Some of this quick, abbreviated language is very helpful and often necessary in some industries. However, in the corporate world, business jargon or “buzzwords” has taken over the everyday language in many offices, with new words and phrases being invented faster that people can keep up with them. The overuse of this office lingo may be causing a lot of confusion in the workplace.

According to a 2017 business survey by American Express, 88 percent of the corporate employee respondents admitted to pretending to understand office jargon—even when they really have no idea what it means.

The overuse and misunderstanding of buzzwords can cause several problems in the workplace, primarily with team members feeling insecure or not fulfilling a task the way you want them to.


The following are some examples of business jargon.

Touching base

When you reach out to a colleague or even a client and say, “I am just touching base with you,” it is obvious to most that you have a specific question in mind, like “Have you finished the Penske file?” Don’t waste too much time with passive niceties. Be pleasant, be professional, and just ask your question.

On your radar

If you tell someone that they are “on your radar,” you’re basically telling them that they’re on the list but haven’t yet been attended to; just be honest and let them know when you expect to respond.

Take it to the next level

If your boss asks you to “take something to the next level,” ask for specifics—what does the “next level” look like? It might be different for each person. If the next level is 30 percent more sales by December 31, make sure everyone understands that.

Out of pocket

Just don’t use this nonsensical phrase. If you are out of the office, on vacation, or simply unavailable during a certain time, just say that.

Low-hanging fruit

This term simply means, “it will be easier to sell to this group of customers, because …” Your clients probably don’t want to be referred to as fruit.

Limited bandwidth

Unless you are in the information technology industry talking about actual bandwith, there is no reason to use this term. If you are busy, you are busy. Let your colleagues know that you are swamped right now, but could probably take on a new project next week.

Think outside the box

Although this is probably the most common and overused business phrase in the corporate world, it still has people asking, “What box?” Again, just get to the point. If you want people to think differently or imagine a different way of doing something, say that.
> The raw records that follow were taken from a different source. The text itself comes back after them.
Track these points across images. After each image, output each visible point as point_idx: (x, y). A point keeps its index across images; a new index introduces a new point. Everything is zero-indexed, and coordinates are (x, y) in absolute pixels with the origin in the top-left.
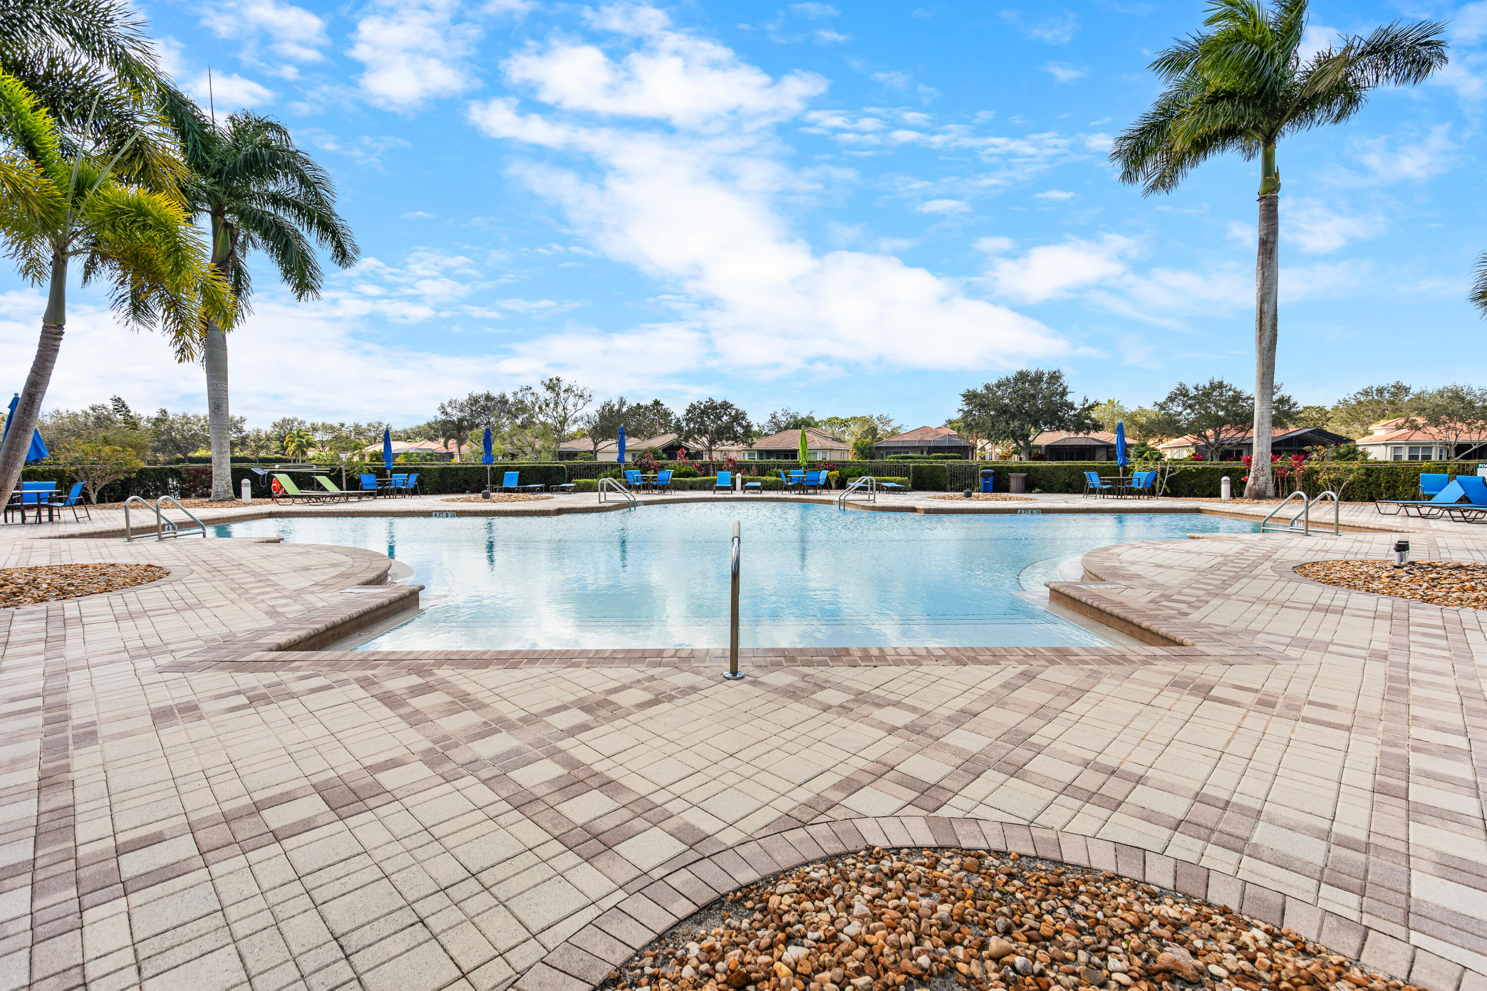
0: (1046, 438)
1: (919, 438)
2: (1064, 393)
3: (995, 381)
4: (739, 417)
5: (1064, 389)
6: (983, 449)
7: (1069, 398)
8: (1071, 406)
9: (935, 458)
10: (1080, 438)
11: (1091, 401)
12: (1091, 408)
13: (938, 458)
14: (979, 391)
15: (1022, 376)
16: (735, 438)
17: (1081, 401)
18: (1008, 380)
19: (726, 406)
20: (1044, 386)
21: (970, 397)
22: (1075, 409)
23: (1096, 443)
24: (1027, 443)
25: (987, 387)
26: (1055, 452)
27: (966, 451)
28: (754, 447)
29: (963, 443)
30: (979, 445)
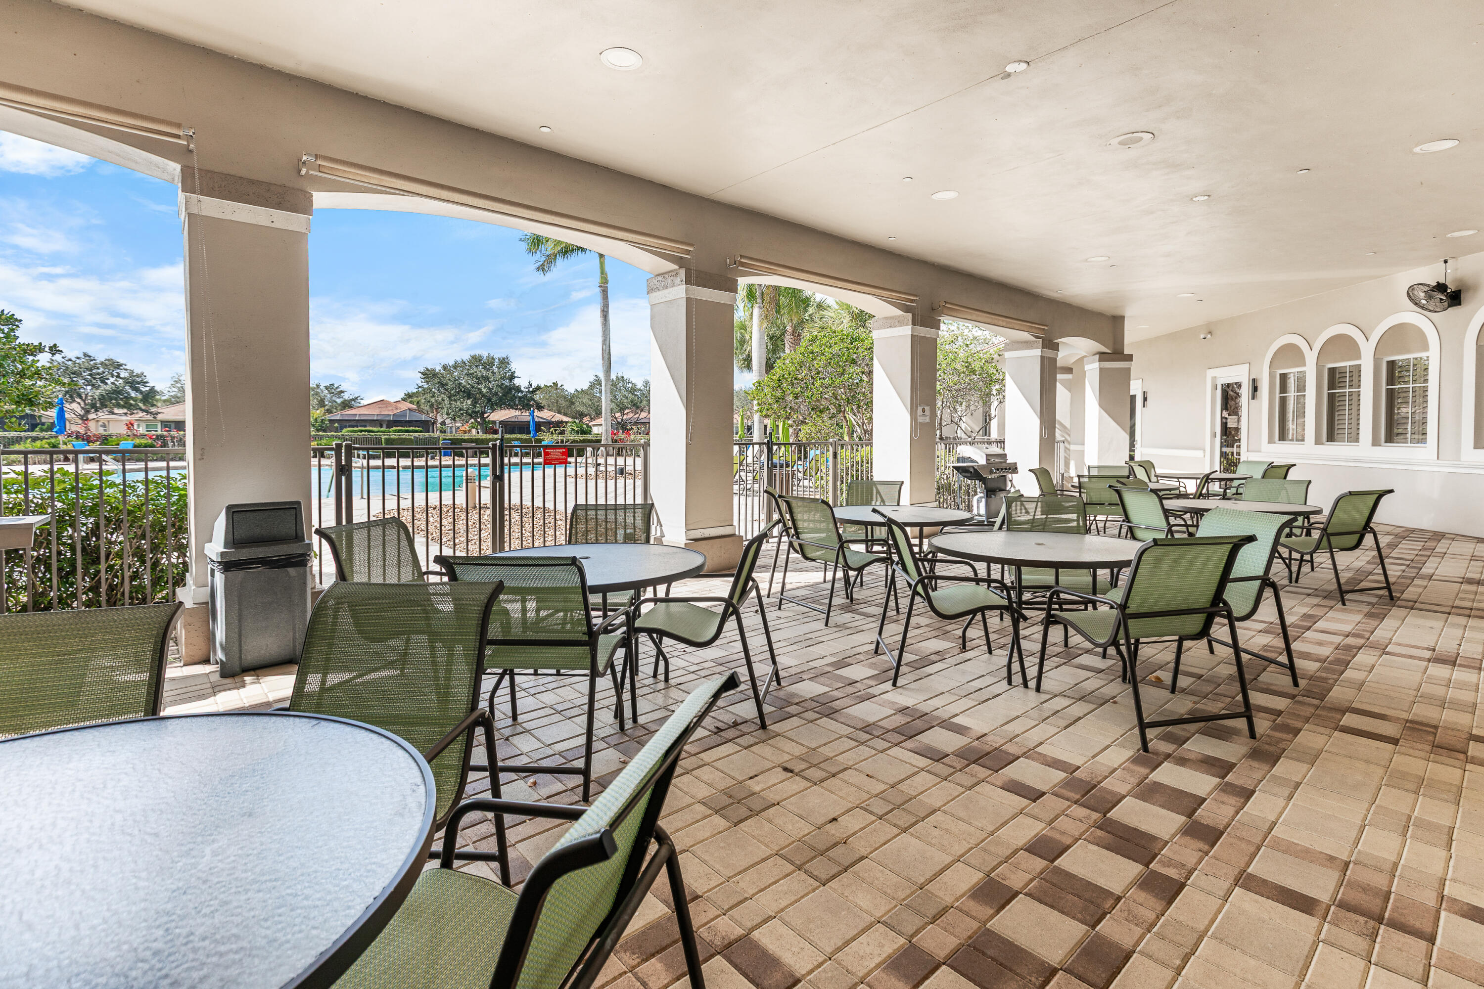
0: (499, 415)
1: (376, 412)
2: (512, 377)
3: (452, 363)
4: (135, 381)
5: (513, 373)
6: (443, 423)
7: (517, 382)
8: (518, 389)
9: (395, 431)
10: (524, 416)
11: (534, 385)
12: (534, 391)
13: (399, 431)
14: (437, 370)
15: (476, 360)
16: (129, 406)
17: (527, 384)
18: (464, 362)
19: (114, 365)
20: (496, 370)
21: (429, 375)
22: (522, 392)
23: (541, 420)
24: (483, 419)
25: (445, 367)
26: (510, 427)
27: (426, 426)
28: (160, 417)
29: (423, 417)
30: (440, 420)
I know we are probably all guilty of using business jargon, but try to think again before telling someone, “I have limited bandwidth right now and will be out of pocket next week, but you are on my radar, and I will touch base with you later and we can discuss taking it to the next level by thinking outside of the box to reach some of our low-hanging fruit.”

Is it always much easier to keep your words specific, clear, and simple.

Are you guilty of using too much business jargon?

What is your least favorite buzzword?